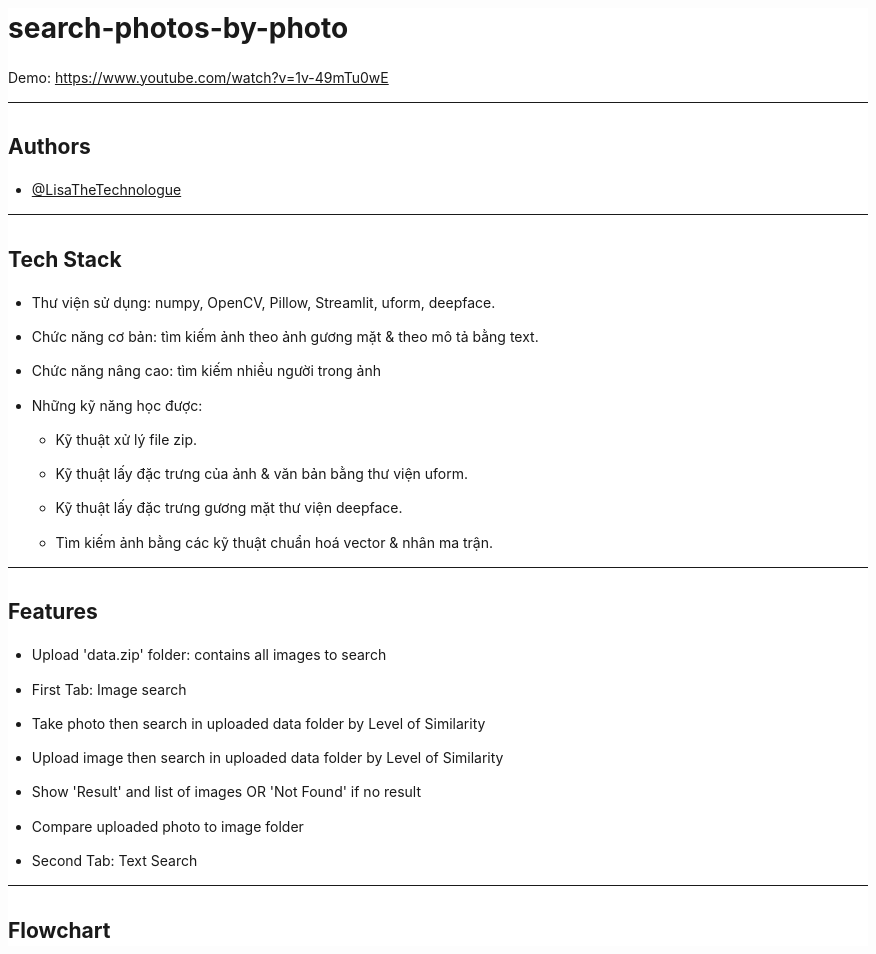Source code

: # search-photos-by-photo

Demo: https://www.youtube.com/watch?v=1v-49mTu0wE

---

## Authors

- [@LisaTheTechnologue](https://www.github.com/LisaTheTechnologue)




---

## Tech Stack

- Thư viện sử dụng: numpy, OpenCV, Pillow, Streamlit, uform, deepface.

- Chức năng cơ bản: tìm kiếm ảnh theo ảnh gương mặt & theo mô tả bằng text.

- Chức năng nâng cao: tìm kiếm nhiều người trong ảnh

- Những kỹ năng học được:

  - Kỹ thuật xử lý file zip.

  - Kỹ thuật lấy đặc trưng của ảnh & văn bản bằng thư viện uform.

  - Kỹ thuật lấy đặc trưng gương mặt thư viện deepface.

  - Tìm kiếm ảnh bằng các kỹ thuật chuẩn hoá vector & nhân ma trận.

---

## Features

- Upload 'data.zip' folder: contains all images to search

- First Tab: Image search

- Take photo then search in uploaded data folder by Level of Similarity

- Upload image then search in uploaded data folder by Level of Similarity

- Show 'Result' and list of images OR 'Not Found' if no result

- Compare uploaded photo to image folder

- Second Tab: Text Search

---

## Flowchart
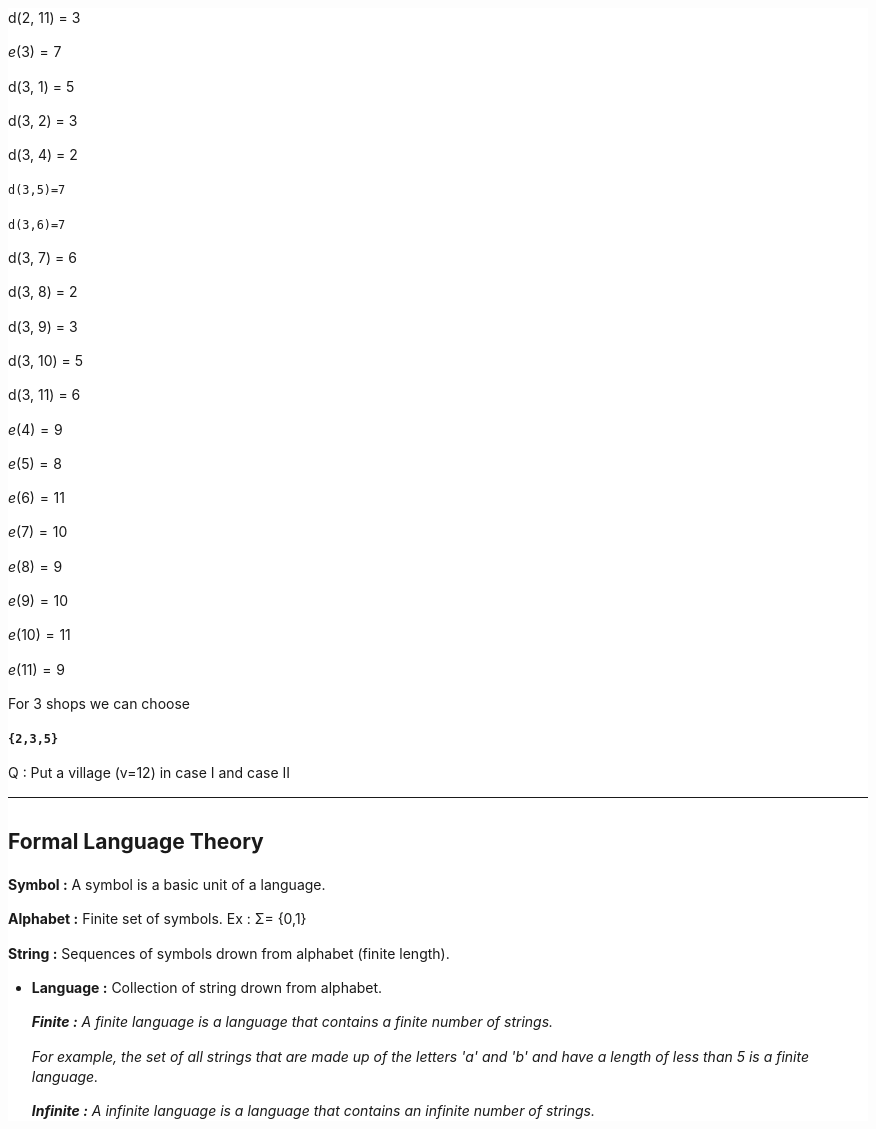 d(2, 11) = 3

$e(3) = 7$

d(3, 1) = 5

d(3, 2) = 3

d(3, 4) = 2

`d(3,5)=7`

`d(3,6)=7`

d(3, 7) = 6

d(3, 8) = 2

d(3, 9) = 3

d(3, 10) = 5

d(3, 11) = 6

$e(4) = 9$

$e(5) = 8$

$e(6) = 11$

$e(7) = 10$

$e(8) = 9$

$e(9) = 10$

$e(10) = 11$

$e(11) = 9$

For 3 shops we can choose 

**`{2,3,5}`**

Q : Put a village (v=12) in case I and case II 

---

## Formal Language Theory

**Symbol :** A symbol is a basic unit of a language.

**Alphabet :** Finite set of symbols. Ex : Σ= {0,1} 

**String :** Sequences of symbols drown from alphabet (finite length).

- **Language :** Collection of string drown from alphabet.
    
    ***Finite :** A finite language is a language that contains a finite number of strings.*
    
     *For example, the set of all strings that are made up of the letters 'a' and 'b' and have a length of less than 5 is a finite language.*
    
    ***Infinite :** A infinite language is a language that contains an infinite number of strings.*
    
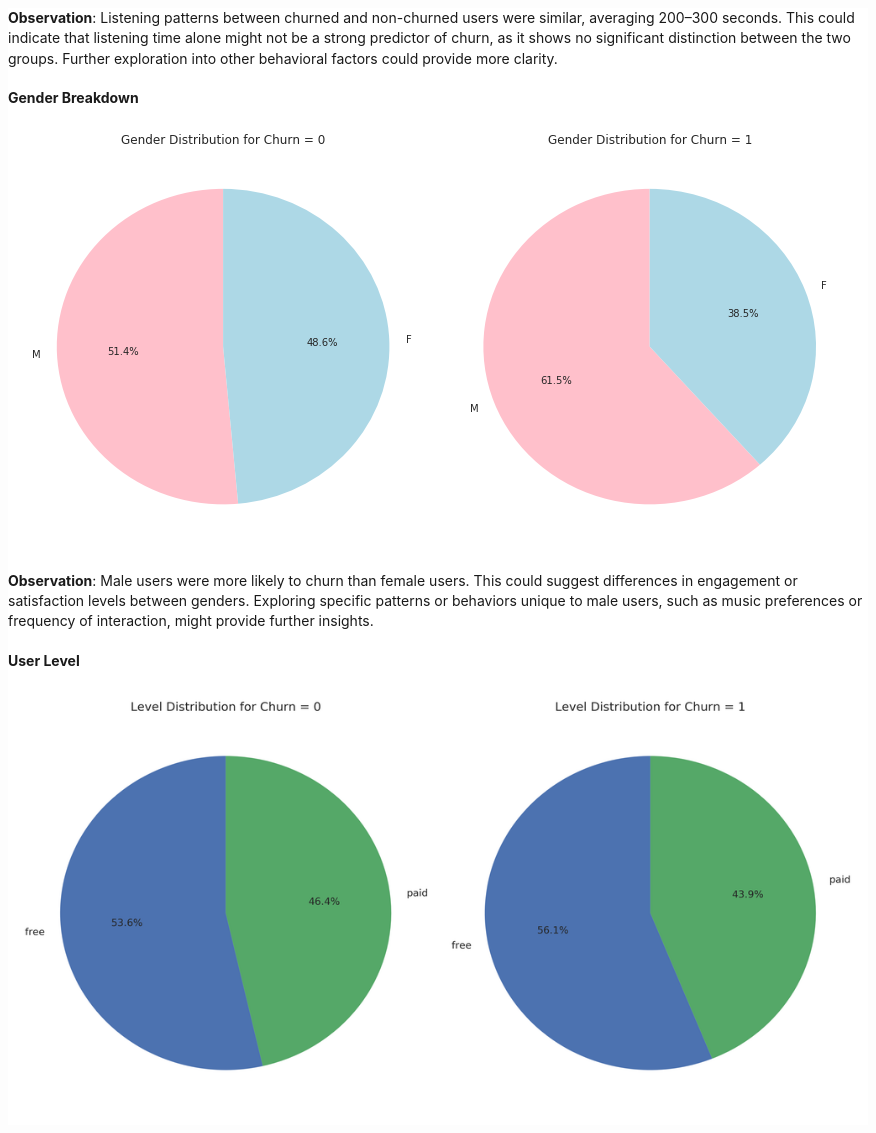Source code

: **Observation**: Listening patterns between churned and non-churned users were similar, averaging 200–300 seconds. This could indicate that listening time alone might not be a strong predictor of churn, as it shows no significant distinction between the two groups. Further exploration into other behavioral factors could provide more clarity.

#### Gender Breakdown

![](images/gender_distribution.png)

**Observation**: Male users were more likely to churn than female users. This could suggest differences in engagement or satisfaction levels between genders. Exploring specific patterns or behaviors unique to male users, such as music preferences or frequency of interaction, might provide further insights.

#### User Level

![](images/level_distribution.png)
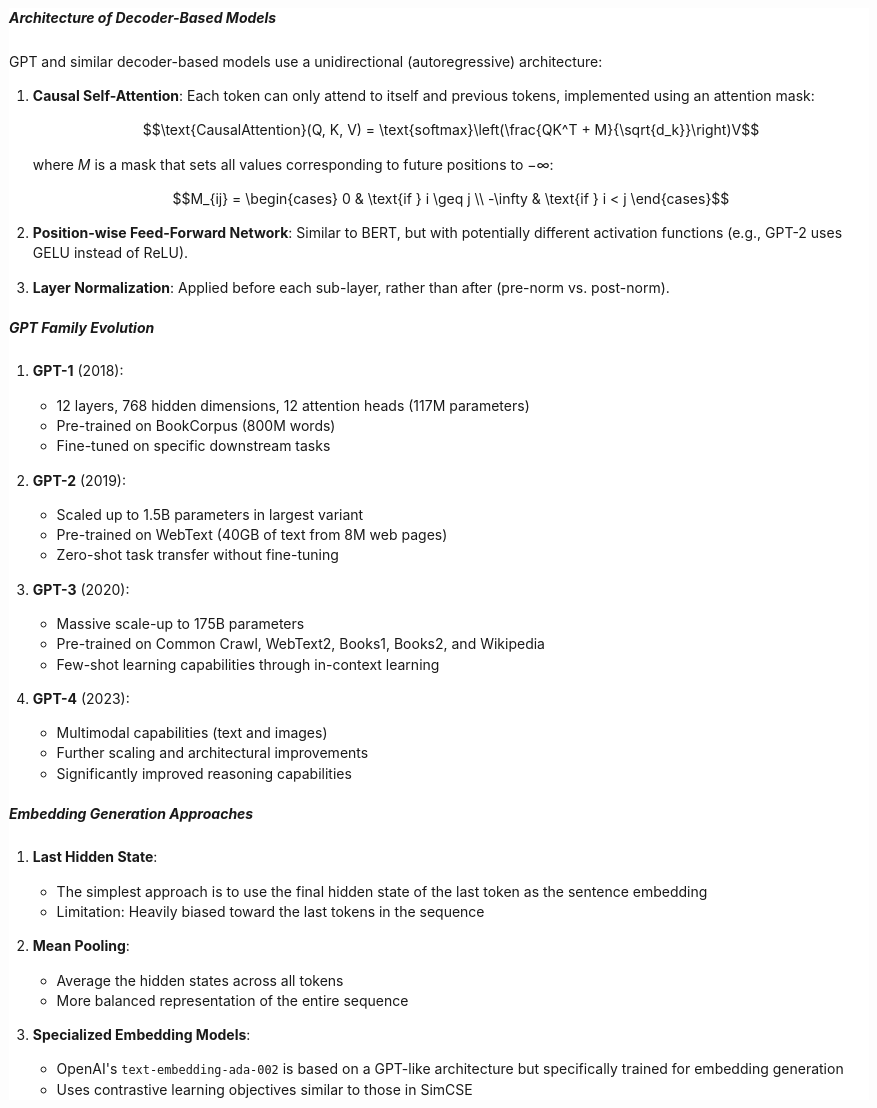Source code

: ##### Architecture of Decoder-Based Models

GPT and similar decoder-based models use a unidirectional (autoregressive) architecture:

1. **Causal Self-Attention**: Each token can only attend to itself and previous tokens, implemented using an attention mask:

   $$\text{CausalAttention}(Q, K, V) = \text{softmax}\left(\frac{QK^T + M}{\sqrt{d_k}}\right)V$$

   where $M$ is a mask that sets all values corresponding to future positions to $-\infty$:

   $$M_{ij} = \begin{cases}
   0 & \text{if } i \geq j \\
   -\infty & \text{if } i < j
   \end{cases}$$

2. **Position-wise Feed-Forward Network**: Similar to BERT, but with potentially different activation functions (e.g., GPT-2 uses GELU instead of ReLU).

3. **Layer Normalization**: Applied before each sub-layer, rather than after (pre-norm vs. post-norm).

##### GPT Family Evolution

1. **GPT-1** (2018):
   - 12 layers, 768 hidden dimensions, 12 attention heads (117M parameters)
   - Pre-trained on BookCorpus (800M words)
   - Fine-tuned on specific downstream tasks

2. **GPT-2** (2019):
   - Scaled up to 1.5B parameters in largest variant
   - Pre-trained on WebText (40GB of text from 8M web pages)
   - Zero-shot task transfer without fine-tuning

3. **GPT-3** (2020):
   - Massive scale-up to 175B parameters
   - Pre-trained on Common Crawl, WebText2, Books1, Books2, and Wikipedia
   - Few-shot learning capabilities through in-context learning

4. **GPT-4** (2023):
   - Multimodal capabilities (text and images)
   - Further scaling and architectural improvements
   - Significantly improved reasoning capabilities

##### Embedding Generation Approaches

1. **Last Hidden State**:
   - The simplest approach is to use the final hidden state of the last token as the sentence embedding
   - Limitation: Heavily biased toward the last tokens in the sequence

2. **Mean Pooling**:
   - Average the hidden states across all tokens
   - More balanced representation of the entire sequence

3. **Specialized Embedding Models**:
   - OpenAI's `text-embedding-ada-002` is based on a GPT-like architecture but specifically trained for embedding generation
   - Uses contrastive learning objectives similar to those in SimCSE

**WHAT THIS TASK INVOLVES:**
What must be returned is the line with "- 12 layers, 768" plus every line after it to the end of the entries, exactly as they appear.

**FINISHED EXERCISE:**
   - 12 layers, 768 hidden dimensions, 12 attention heads (117M parameters)
   - Pre-trained on BookCorpus (800M words)
   - Fine-tuned on specific downstream tasks

2. **GPT-2** (2019):
   - Scaled up to 1.5B parameters in largest variant
   - Pre-trained on WebText (40GB of text from 8M web pages)
   - Zero-shot task transfer without fine-tuning

3. **GPT-3** (2020):
   - Massive scale-up to 175B parameters
   - Pre-trained on Common Crawl, WebText2, Books1, Books2, and Wikipedia
   - Few-shot learning capabilities through in-context learning

4. **GPT-4** (2023):
   - Multimodal capabilities (text and images)
   - Further scaling and architectural improvements
   - Significantly improved reasoning capabilities

##### Embedding Generation Approaches

1. **Last Hidden State**:
   - The simplest approach is to use the final hidden state of the last token as the sentence embedding
   - Limitation: Heavily biased toward the last tokens in the sequence

2. **Mean Pooling**:
   - Average the hidden states across all tokens
   - More balanced representation of the entire sequence

3. **Specialized Embedding Models**:
   - OpenAI's `text-embedding-ada-002` is based on a GPT-like architecture but specifically trained for embedding generation
   - Uses contrastive learning objectives similar to those in SimCSE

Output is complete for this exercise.